INPUT FOR THIS TASK:
◇ ◇ ◇ ◇ ◇

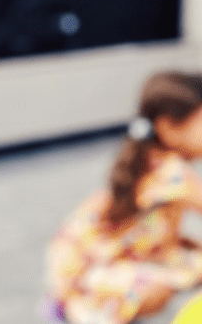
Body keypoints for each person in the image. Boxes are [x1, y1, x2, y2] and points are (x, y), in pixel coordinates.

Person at [46, 71, 202, 323]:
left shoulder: (148, 162)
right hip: (102, 267)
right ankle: (76, 310)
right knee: (156, 287)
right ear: (169, 128)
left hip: (133, 255)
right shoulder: (174, 174)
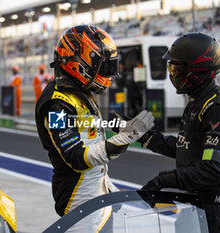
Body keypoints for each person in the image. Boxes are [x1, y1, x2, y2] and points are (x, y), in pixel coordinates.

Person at [35, 25, 154, 232]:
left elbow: (88, 132)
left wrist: (117, 126)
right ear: (79, 62)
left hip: (96, 191)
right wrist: (122, 140)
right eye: (102, 66)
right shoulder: (56, 104)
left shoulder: (78, 92)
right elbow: (75, 157)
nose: (106, 73)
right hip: (78, 200)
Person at [140, 32, 220, 233]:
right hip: (196, 206)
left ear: (196, 70)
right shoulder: (198, 102)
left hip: (214, 213)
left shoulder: (216, 109)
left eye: (176, 67)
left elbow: (212, 170)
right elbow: (188, 149)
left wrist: (162, 181)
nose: (172, 73)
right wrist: (144, 136)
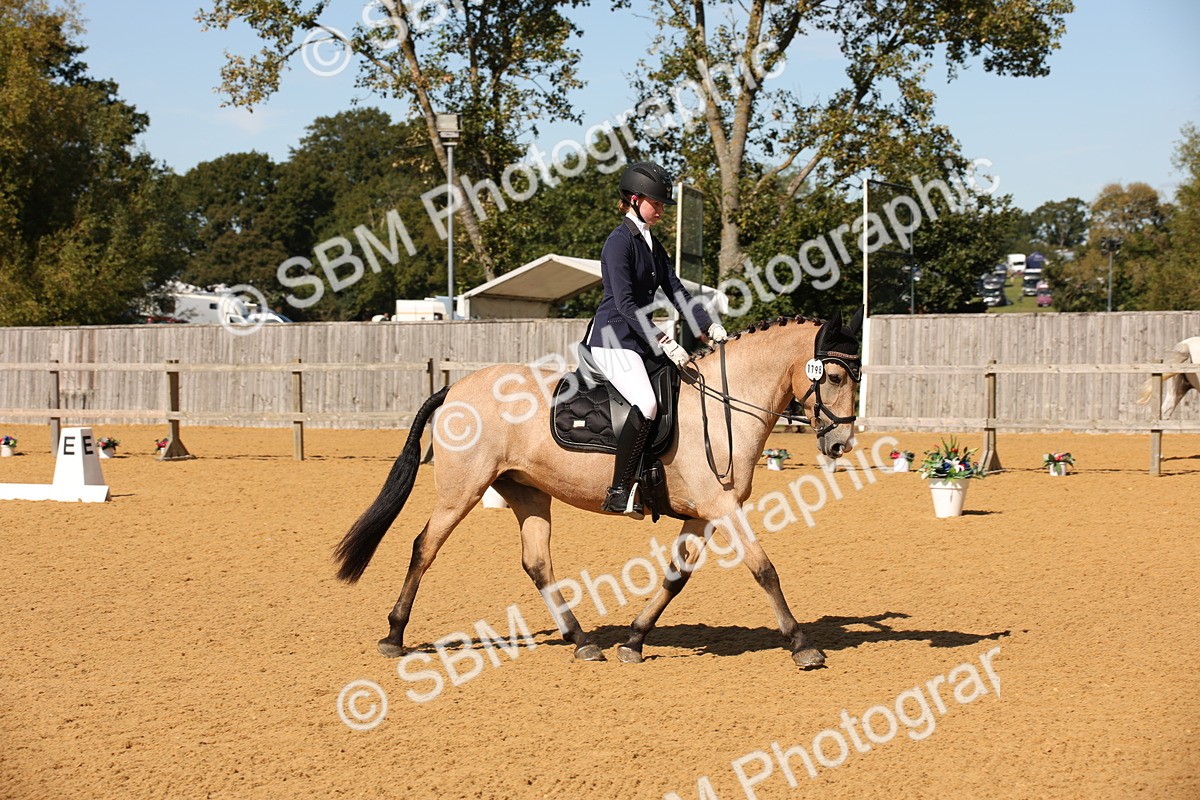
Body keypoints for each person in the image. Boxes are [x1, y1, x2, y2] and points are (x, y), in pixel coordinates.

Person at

◇ ◇ ◇ ◇ ◇

WHAT THIS TASK INVOLVES:
Print each line of the listing, starting at its first and ending with the line that holds "right knee: (156, 287)", but skip any pictures.

SOLVED PROBLEM:
Body keypoints for each person in the image. Boxes are [x1, y1, x2, y2] and points are (x, y), in pixel coordinates.

Person at [46, 71, 202, 323]:
left shoulder: (148, 162)
right hip: (102, 267)
right ankle: (76, 310)
right knee: (156, 287)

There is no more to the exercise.